A coin with a diameter of 1.37 cm is dropped
on its edge onto a horizontal surface. It
starts rolling with an initial angular speed
of 10.5 rad/s and rolls in a straight line without
slipping.
If the rotation slows with an angular deceleration
of 2.34 rad/s
2
, how far does the coin
roll before coming to rest?
Answer in units of m.
V^2 = Vo^2 + 2ax
0 = ((10.5rad/s)(0.00685m))^2 + (2)(2.34rad/s^2)(0.00685m)(x)
x = 0.16137 meters
To find the distance the coin rolls before coming to rest, we can use the concept of rotational motion.
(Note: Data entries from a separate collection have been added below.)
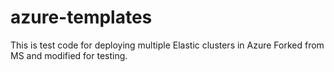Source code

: # azure-templates
This is test code for deploying multiple Elastic clusters in Azure
Forked from MS and modified for testing. 
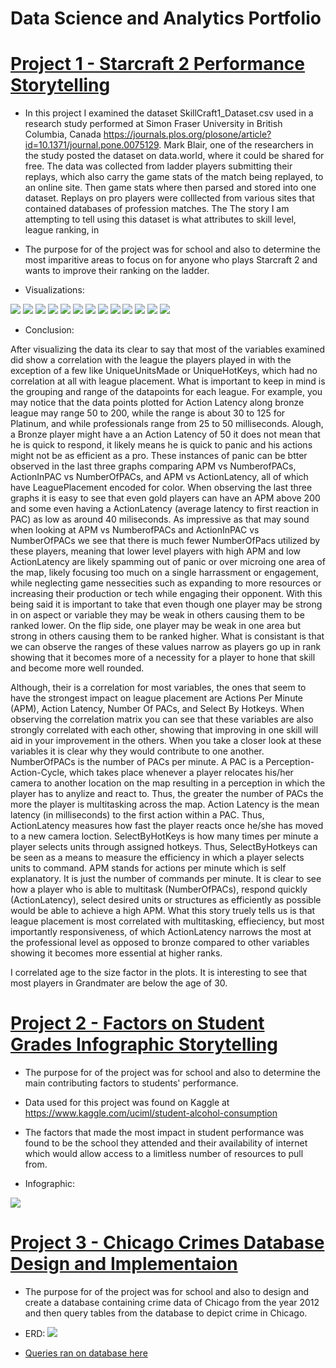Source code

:# Data Science and Analytics Portfolio

# [Project 1 - Starcraft 2 Performance Storytelling](https://github.com/JasonSpaw/SC2StoryProject)

- In this project I examined the dataset SkillCraft1_Dataset.csv used in a research study performed at Simon Fraser University in British Columbia, Canada <https://journals.plos.org/plosone/article?id=10.1371/journal.pone.0075129>.  Mark Blair, one of the researchers in the study posted the dataset on data.world, where it could be shared for free.  The data was collected from ladder players submitting their replays, which also carry the game stats of the match being replayed, to an online site.  Then game stats where then parsed and stored into one dataset.  Replays on pro players were colllected from various sites that contained databases of profession matches.  The   The story I am attempting to tell using this dataset is what attributes to skill level, league ranking, in

- The purpose for of the project was for school and also to determine the most imparitive areas to focus on for anyone who plays Starcraft 2 and wants to improve
  their ranking on the ladder.

- Visualizations:

![](https://github.com/JasonSpaw/SC2StoryProject/blob/main/SC2_Correlation_Plot.png)
![](https://github.com/JasonSpaw/SC2StoryProject/blob/main/SC2%20-%20plot1.png)
![](https://github.com/JasonSpaw/SC2StoryProject/blob/main/SC2%20-%20plot2.png)
![](https://github.com/JasonSpaw/SC2StoryProject/blob/main/SC2%20-%20plot3.png)
![](https://github.com/JasonSpaw/SC2StoryProject/blob/main/SC2%20-%20plot4.png)
![](https://github.com/JasonSpaw/SC2StoryProject/blob/main/SC2%20-%20plot5.png)
![](https://github.com/JasonSpaw/SC2StoryProject/blob/main/SC2%20-%20plot6.png)
![](https://github.com/JasonSpaw/SC2StoryProject/blob/main/SC2%20-%20plot7.png)
![](https://github.com/JasonSpaw/SC2StoryProject/blob/main/SC2%20-%20plot8.png)
![](https://github.com/JasonSpaw/SC2StoryProject/blob/main/SC2%20-%20plot9.png)
![](https://github.com/JasonSpaw/SC2StoryProject/blob/main/SC2%20-%20plot10.png)
![](https://github.com/JasonSpaw/SC2StoryProject/blob/main/SC2%20-%20plot11.png)
![](https://github.com/JasonSpaw/SC2StoryProject/blob/main/SC2%20-%20plot12.png)

- Conclusion:

After visualizing the data its clear to say that most of the variables examined did show a correlation with the league the players played in with the exception of a few like UniqueUnitsMade or UniqueHotKeys, which had no correlation at all with league placement.  What is important to keep in mind is the grouping and range of the datapoints for each league.  For example, you may notice that the data points plotted for Action Latency along bronze league may range 50 to 200, while the range is about 30 to 125 for Platinum, and while professionals range from 25 to 50 milliseconds. Alough, a Bronze player might have a an Action Latency of 50 it does not mean that he is quick to respond, it likely means he is quick to panic and his actions might not be as efficient as a pro.  These instances of panic can be btter observed in the last three graphs comparing APM vs NumberofPACs, ActionInPAC vs NumberOfPACs, and APM vs ActionLatency, all of which have LeaguePlacement encoded for color.  When observing the last three graphs it is easy to see that even gold players can have an APM above 200 and some even having a ActionLatency (average latency to first reaction in PAC) as low as around 40 miliseconds.  As impressive as that may sound when looking at APM vs NumberofPACs and ActionInPAC vs NumberOfPACs we see that there is much fewer NumberOfPacs utilized by these players, meaning that lower level players with high APM and low ActionLatency are likely spamming out of panic or over microing one area of the map, likely focusing too much on a single harrassment or engagement, while neglecting game nessecities such as expanding to more resources or increasing their production or tech while engaging their opponent.  With this being said it is important to take that even though one player may be strong in on aspect or variable they may be weak in others causing them to be ranked lower.  On the flip side, one player may be weak in one area but strong in others causing them to be ranked higher.  What is consistant is that we can observe the ranges of these values narrow as players go up in rank showing that it becomes more of a necessity for a player to hone that skill and become more well rounded.

Although, their is a correlation for most variables, the ones that seem to have the strongest impact on league placement are Actions Per Minute (APM), Action Latency, Number Of PACs, and Select By Hotkeys.  When observing the correlation matrix you can see that these variables are also strongly correlated with each other, showing that improving in one skill will aid in your improvement in the others.  When you take a closer look at these variables it is clear why they would contribute to one another.  NumberOfPACs is the number of PACs per minute.  A PAC is a Perception-Action-Cycle, which takes place whenever a player relocates his/her camera to another location on the map resulting in a perception in which the player has to anylize and react to.  Thus, the greater the number of PACs the more the player is multitasking across the map.  Action Latency is the mean latency (in milliseconds) to the first action within a PAC.  Thus, ActionLatency measures how fast the player reacts once he/she has moved to a new camera loction.  SelectByHotKeys is how many times per minute a player selects units through assigned hotkeys.  Thus, SelectByHotkeys can be seen as a means to measure the efficiency in which a player selects units to command.   APM stands for actions per minute which is self explanatory.  It is just the number of commands per minute.  It is clear to see how a player who is able to multitask (NumberOfPACs), respond quickly (ActionLatency), select desired units or structures as efficiently as possible would be able to achieve a high APM.  What this story truely tells us is that league placement is most correlated with multitasking, effieciency, but most importantly responsiveness, of which ActionLatency narrows the most at the professional level as opposed to bronze compared to other variables showing it becomes more essential at higher ranks.

I correlated age to the size factor in the plots.  It is interesting to see that most players in Grandmater are below the age of 30.

# [Project 2 - Factors on Student Grades Infographic Storytelling](https://github.com/JasonSpaw/EduFactors_Vis)

- The purpose for of the project was for school and also to determine the main contributing factors to students' performance.

- Data used for this project was found on Kaggle at <https://www.kaggle.com/uciml/student-alcohol-consumption> 

- The factors that made the most impact in student performance was found to be the school they attended and their availability of internet which would allow access to a limitless number of resources to pull from.

- Infographic:

![](https://github.com/JasonSpaw/EduFactors_Vis/blob/main/Data%20Vis%20Final%20revised.png)

# [Project 3 - Chicago Crimes Database Design and Implementaion](https://github.com/JasonSpaw/Chicago_Database)

- The purpose for of the project was for school and also to design and create a database containing crime data of Chicago from the year 2012 and then query tables from the database to depict crime in Chicago.

- ERD:
![](https://github.com/JasonSpaw/Chicago_Database/blob/main/DB%20Final%20Project%20ERD.png)

- [Queries ran on database here](https://github.com/JasonSpaw/Chicago_Database/blob/main/Final-Project-Part-III.ipynb)
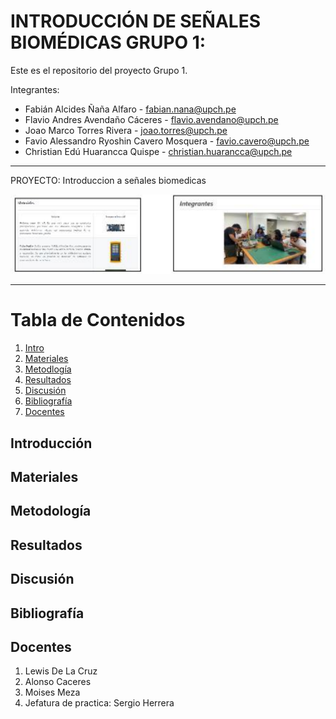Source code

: # INTRODUCCIÓN  DE SEÑALES BIOMÉDICAS GRUPO 1:

Este es el repositorio del proyecto  Grupo 1.

Integrantes: 
* Fabián Alcides Ñaña Alfaro - [fabian.nana@upch.pe](fabian.nana@upch.pe)
* Flavio Andres Avendaño Cáceres - [flavio.avendano@upch.pe](flavio.avendano@upch.pe)
* Joao Marco Torres Rivera - [joao.torres@upch.pe](joao.torres@upch.pe)
* Favio Alessandro Ryoshin Cavero Mosquera - [favio.cavero@upch.pe](favio.cavero@upch.pe)
* Christian Edú Huarancca Quispe - [christian.huarancca@upch.pe](christian.huarancca@upch.pe)
 
***

PROYECTO: Introduccion a señales biomedicas

![Introducción a Señales Biomédicas](image.png)

***

# Tabla de Contenidos
1. [Intro](#introduccion)
2. [Materiales](#materiales)
3. [Metodlogía](#metodología)
4. [Resultados](#resultados)
5. [Discusión](#discusión)
6. [Bibliografía](#bibliografía)
7. [Docentes](#docentes)


## Introducción
## Materiales 
## Metodología
## Resultados
## Discusión 
## Bibliografía 
## Docentes 

1. Lewis De La Cruz
2. Alonso Caceres
3. Moises Meza
4. Jefatura de practica: Sergio Herrera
The key information required for this calculation is the initial angular speed, angular deceleration, and the diameter of the coin.
Given:
- Diameter of the coin = 1.37 cm = 0.0137 m
- Initial angular speed (ωi) = 10.5 rad/s
- Angular deceleration (α) = -2.34 rad/s^2 (negative sign indicates deceleration)
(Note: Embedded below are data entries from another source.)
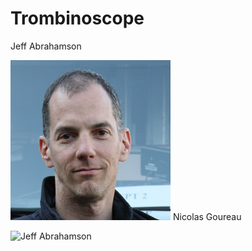 # Trombinoscope

Jeff Abrahamson

![Jeff Abrahamson](images/jeff.png)
Nicolas Goureau

![Jeff Abrahamson](images/nicolasgoureau.png)
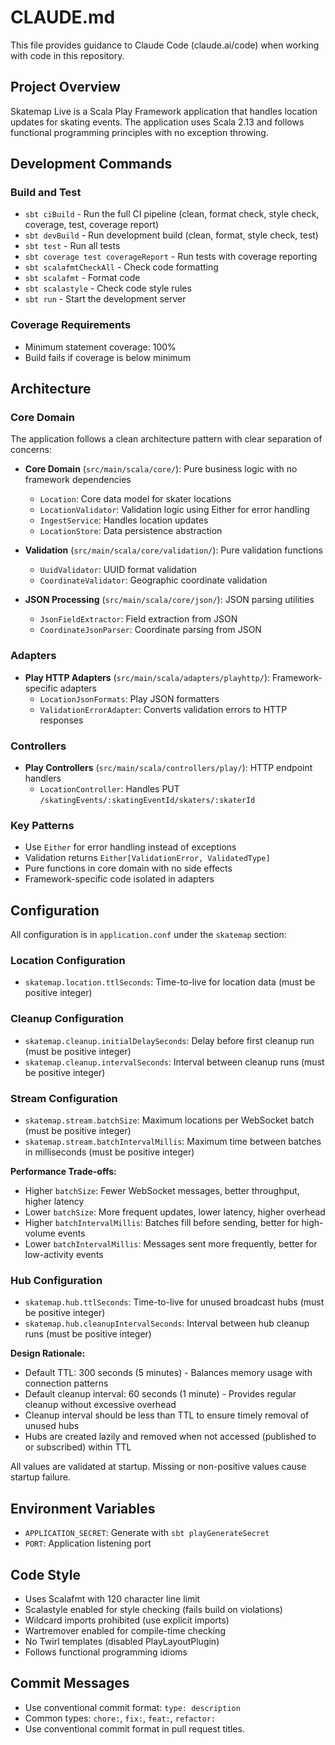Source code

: # CLAUDE.md

This file provides guidance to Claude Code (claude.ai/code) when working with code in this repository.

## Project Overview

Skatemap Live is a Scala Play Framework application that handles location updates for skating events. The application uses Scala 2.13 and follows functional programming principles with no exception throwing.

## Development Commands

### Build and Test
- `sbt ciBuild` - Run the full CI pipeline (clean, format check, style check, coverage, test, coverage report)
- `sbt devBuild` - Run development build (clean, format, style check, test)
- `sbt test` - Run all tests
- `sbt coverage test coverageReport` - Run tests with coverage reporting
- `sbt scalafmtCheckAll` - Check code formatting
- `sbt scalafmt` - Format code
- `sbt scalastyle` - Check code style rules
- `sbt run` - Start the development server

### Coverage Requirements
- Minimum statement coverage: 100%
- Build fails if coverage is below minimum

## Architecture

### Core Domain
The application follows a clean architecture pattern with clear separation of concerns:

- **Core Domain** (`src/main/scala/core/`): Pure business logic with no framework dependencies
  - `Location`: Core data model for skater locations
  - `LocationValidator`: Validation logic using Either for error handling
  - `IngestService`: Handles location updates
  - `LocationStore`: Data persistence abstraction

- **Validation** (`src/main/scala/core/validation/`): Pure validation functions
  - `UuidValidator`: UUID format validation
  - `CoordinateValidator`: Geographic coordinate validation

- **JSON Processing** (`src/main/scala/core/json/`): JSON parsing utilities
  - `JsonFieldExtractor`: Field extraction from JSON
  - `CoordinateJsonParser`: Coordinate parsing from JSON

### Adapters
- **Play HTTP Adapters** (`src/main/scala/adapters/playhttp/`): Framework-specific adapters
  - `LocationJsonFormats`: Play JSON formatters
  - `ValidationErrorAdapter`: Converts validation errors to HTTP responses

### Controllers
- **Play Controllers** (`src/main/scala/controllers/play/`): HTTP endpoint handlers
  - `LocationController`: Handles PUT `/skatingEvents/:skatingEventId/skaters/:skaterId`

### Key Patterns
- Use `Either` for error handling instead of exceptions
- Validation returns `Either[ValidationError, ValidatedType]`
- Pure functions in core domain with no side effects
- Framework-specific code isolated in adapters

## Configuration

All configuration is in `application.conf` under the `skatemap` section:

### Location Configuration
- `skatemap.location.ttlSeconds`: Time-to-live for location data (must be positive integer)

### Cleanup Configuration
- `skatemap.cleanup.initialDelaySeconds`: Delay before first cleanup run (must be positive integer)
- `skatemap.cleanup.intervalSeconds`: Interval between cleanup runs (must be positive integer)

### Stream Configuration
- `skatemap.stream.batchSize`: Maximum locations per WebSocket batch (must be positive integer)
- `skatemap.stream.batchIntervalMillis`: Maximum time between batches in milliseconds (must be positive integer)

**Performance Trade-offs:**
- Higher `batchSize`: Fewer WebSocket messages, better throughput, higher latency
- Lower `batchSize`: More frequent updates, lower latency, higher overhead
- Higher `batchIntervalMillis`: Batches fill before sending, better for high-volume events
- Lower `batchIntervalMillis`: Messages sent more frequently, better for low-activity events

### Hub Configuration
- `skatemap.hub.ttlSeconds`: Time-to-live for unused broadcast hubs (must be positive integer)
- `skatemap.hub.cleanupIntervalSeconds`: Interval between hub cleanup runs (must be positive integer)

**Design Rationale:**
- Default TTL: 300 seconds (5 minutes) - Balances memory usage with connection patterns
- Default cleanup interval: 60 seconds (1 minute) - Provides regular cleanup without excessive overhead
- Cleanup interval should be less than TTL to ensure timely removal of unused hubs
- Hubs are created lazily and removed when not accessed (published to or subscribed) within TTL

All values are validated at startup. Missing or non-positive values cause startup failure.

## Environment Variables
- `APPLICATION_SECRET`: Generate with `sbt playGenerateSecret`
- `PORT`: Application listening port

## Code Style
- Uses Scalafmt with 120 character line limit
- Scalastyle enabled for style checking (fails build on violations)
- Wildcard imports prohibited (use explicit imports)
- Wartremover enabled for compile-time checking
- No Twirl templates (disabled PlayLayoutPlugin)
- Follows functional programming idioms

## Commit Messages
- Use conventional commit format: `type: description`
- Common types: `chore:`, `fix:`, `feat:`, `refactor:`
- Use conventional commit format in pull request titles.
Using the equation for angular motion:
ωf^2 = ωi^2 + 2αθ
where:
- ωf is the final angular speed (0 rad/s, since the coin comes to rest)
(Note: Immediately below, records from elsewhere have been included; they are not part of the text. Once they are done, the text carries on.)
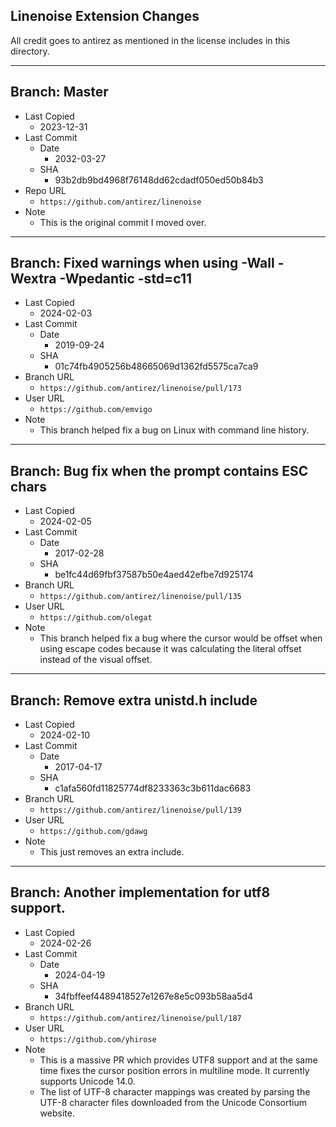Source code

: ## Linenoise Extension Changes

All credit goes to antirez as mentioned in the license includes in this directory.

---

## Branch: Master

- Last Copied
  - 2023-12-31
- Last Commit
  - Date
    - 2032-03-27
  - SHA
    - 93b2db9bd4968f76148dd62cdadf050ed50b84b3
- Repo URL
  - `https://github.com/antirez/linenoise`
- Note
  - This is the original commit I moved over.

---

## Branch: Fixed warnings when using -Wall -Wextra -Wpedantic -std=c11

- Last Copied
  - 2024-02-03
- Last Commit
  - Date
    - 2019-09-24
  - SHA
    - 01c74fb4905256b48665069d1362fd5575ca7ca9
- Branch URL
  - `https://github.com/antirez/linenoise/pull/173`
- User URL
  - `https://github.com/emvigo`
- Note
  - This branch helped fix a bug on Linux with command line history.

---

## Branch: Bug fix when the prompt contains ESC chars

- Last Copied
  - 2024-02-05
- Last Commit
  - Date
    - 2017-02-28
  - SHA
    - be1fc44d69fbf37587b50e4aed42efbe7d925174
- Branch URL
  - `https://github.com/antirez/linenoise/pull/135`
- User URL
  - `https://github.com/olegat`
- Note
  - This branch helped fix a bug where the cursor would be offset
    when using escape codes because it was calculating the literal
    offset instead of the visual offset.

---

## Branch: Remove extra unistd.h include

- Last Copied
  - 2024-02-10
- Last Commit
  - Date
    - 2017-04-17
  - SHA
    - c1afa560fd11825774df8233363c3b611dac6683
- Branch URL
  - `https://github.com/antirez/linenoise/pull/139`
- User URL
  - `https://github.com/gdawg`
- Note
  - This just removes an extra include.

---

## Branch: Another implementation for utf8 support.

- Last Copied
  - 2024-02-26
- Last Commit
  - Date
    - 2024-04-19
  - SHA
    - 34fbffeef4489418527e1267e8e5c093b58aa5d4
- Branch URL
  - `https://github.com/antirez/linenoise/pull/187`
- User URL
  - `https://github.com/yhirose`
- Note
  - This is a massive PR which provides UTF8 support and at
    the same time fixes the cursor position errors in multiline
    mode. It currently supports Unicode 14.0.
  - The list of UTF-8 character mappings was created by parsing
    the UTF-8 character files downloaded from the Unicode
    Consortium website.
- ωi is the initial angular speed (10.5 rad/s)
- α is the angular deceleration (-2.34 rad/s^2)
- θ is the angular displacement (unknown in this case)
We can rearrange the equation to solve for θ:
θ = (ωf^2 - ωi^2) / (2α)
Substituting the known values:
θ = (0^2 - (10.5 rad/s)^2) / (2 * -2.34 rad/s^2)
Calculating the value of θ:
θ = (0 - 110.25) / -4.68
θ = 23.55 rad
Now, we can find the distance rolled (d) using the formula:
d = θ * r
where:
- d is the distance rolled
- θ is the angular displacement
- r is the radius of the coin (which is half of the diameter)
Substituting the known values:
d = 23.55 rad * 0.0137 m / 2
Calculating the value of d:
d ≈ 0.0809 m
Therefore, the coin rolls approximately 0.0809 meters before coming to rest.